• Tarea 1
Según el texto sobre el president Pujol, ¿en qué década nació la generación de quien escribe?
• Tarea 2
Prosigue el texto sobre el president Pujol a partir de su última oración.

• Texto de estudio
————
Pocas veces me he sentido tan privilegiado, políticamente hablando, como cuando he tenido la ocasión de compartir un rato con el president Pujol. Mucha gente puede decir lo mismo, porque el president, especialmente desde su retirada de la primera línea, es una persona muy asequible. Formo parte de la generación que nació en los sesenta. Hemos crecido con los últimos hippies, el PSUC vivo y Franco muerto, los Beatles y ABBA, Llach y Serrat, la nueva democracia y el golpe de estado, y el dilema entre hacer la mili o la prestación social sustitutoria. En nuestro imaginario juvenil, Felipe era el presidente del Estado; Pujol, el president de la Generalitat; y Maragall, el alcalde de Barcelona.
————
• Datos de origen

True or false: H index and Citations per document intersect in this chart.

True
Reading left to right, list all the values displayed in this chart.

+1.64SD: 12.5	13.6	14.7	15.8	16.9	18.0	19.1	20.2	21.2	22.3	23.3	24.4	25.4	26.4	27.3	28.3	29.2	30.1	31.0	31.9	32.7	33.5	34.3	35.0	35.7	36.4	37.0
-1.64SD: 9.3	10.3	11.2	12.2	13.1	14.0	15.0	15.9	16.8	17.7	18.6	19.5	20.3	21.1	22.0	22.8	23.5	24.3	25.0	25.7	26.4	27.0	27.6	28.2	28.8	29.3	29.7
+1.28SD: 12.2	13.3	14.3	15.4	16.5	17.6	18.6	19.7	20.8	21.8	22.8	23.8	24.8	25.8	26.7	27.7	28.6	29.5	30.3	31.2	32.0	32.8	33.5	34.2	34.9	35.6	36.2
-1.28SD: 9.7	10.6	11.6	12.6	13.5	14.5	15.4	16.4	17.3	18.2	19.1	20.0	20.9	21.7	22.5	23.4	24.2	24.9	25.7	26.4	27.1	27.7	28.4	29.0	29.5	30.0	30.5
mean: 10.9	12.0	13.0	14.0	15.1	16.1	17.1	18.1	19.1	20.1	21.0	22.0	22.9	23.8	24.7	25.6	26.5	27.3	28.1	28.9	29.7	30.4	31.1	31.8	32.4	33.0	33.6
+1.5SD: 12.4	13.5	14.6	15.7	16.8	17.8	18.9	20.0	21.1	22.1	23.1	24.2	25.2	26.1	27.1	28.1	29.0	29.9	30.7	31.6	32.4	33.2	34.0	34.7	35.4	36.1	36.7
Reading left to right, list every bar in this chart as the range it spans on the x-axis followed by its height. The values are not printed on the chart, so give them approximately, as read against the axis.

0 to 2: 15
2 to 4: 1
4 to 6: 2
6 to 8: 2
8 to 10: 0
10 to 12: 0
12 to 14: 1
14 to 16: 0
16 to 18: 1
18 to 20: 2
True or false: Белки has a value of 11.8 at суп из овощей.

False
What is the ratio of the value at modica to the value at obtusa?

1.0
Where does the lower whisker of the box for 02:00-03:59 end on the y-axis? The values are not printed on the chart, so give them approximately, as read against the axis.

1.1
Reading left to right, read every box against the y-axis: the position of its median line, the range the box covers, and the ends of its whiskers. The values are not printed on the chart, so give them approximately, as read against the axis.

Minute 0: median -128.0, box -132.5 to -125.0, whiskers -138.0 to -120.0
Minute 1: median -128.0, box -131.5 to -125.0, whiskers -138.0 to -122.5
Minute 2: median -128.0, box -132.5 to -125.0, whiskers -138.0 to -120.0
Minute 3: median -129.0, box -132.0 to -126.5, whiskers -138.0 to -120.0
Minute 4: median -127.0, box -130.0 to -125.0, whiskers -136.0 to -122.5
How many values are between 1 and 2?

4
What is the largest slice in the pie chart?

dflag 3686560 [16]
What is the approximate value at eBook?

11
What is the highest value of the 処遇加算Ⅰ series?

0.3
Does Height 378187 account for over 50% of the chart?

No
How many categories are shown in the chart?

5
————
• Resultado 1
En los sesenta.

• Resultado 2
Nos ha tocado vivir, ya en la plenitud de los cincuenta (sí, jóvenes promesas, todo llega) unos momentos extraños donde, en medio de unos años vertiginosos de un acceso de fiebre independentista, hemos visto caer aparentemente a muchos mitos, entre ellos el de Pujol. Pero una vez serenados los ánimos, ni que sea por la fuerza de hechos que no entro a valorar, la figura del president Pujol aparece de nuevo con una extraña nitidez que nos reconforta. No es que lo añoremos, que también. Tampoco es por lo que representa en la construcción de país, que también. Seguramente es porque los de la década de los sesenta lo tendremos siempre presente. La figura del president Pujol nos llega, entre borrosa y cálida, como la de un hombre que trasciende los hechos cotidianos y se aleja hacia la historia.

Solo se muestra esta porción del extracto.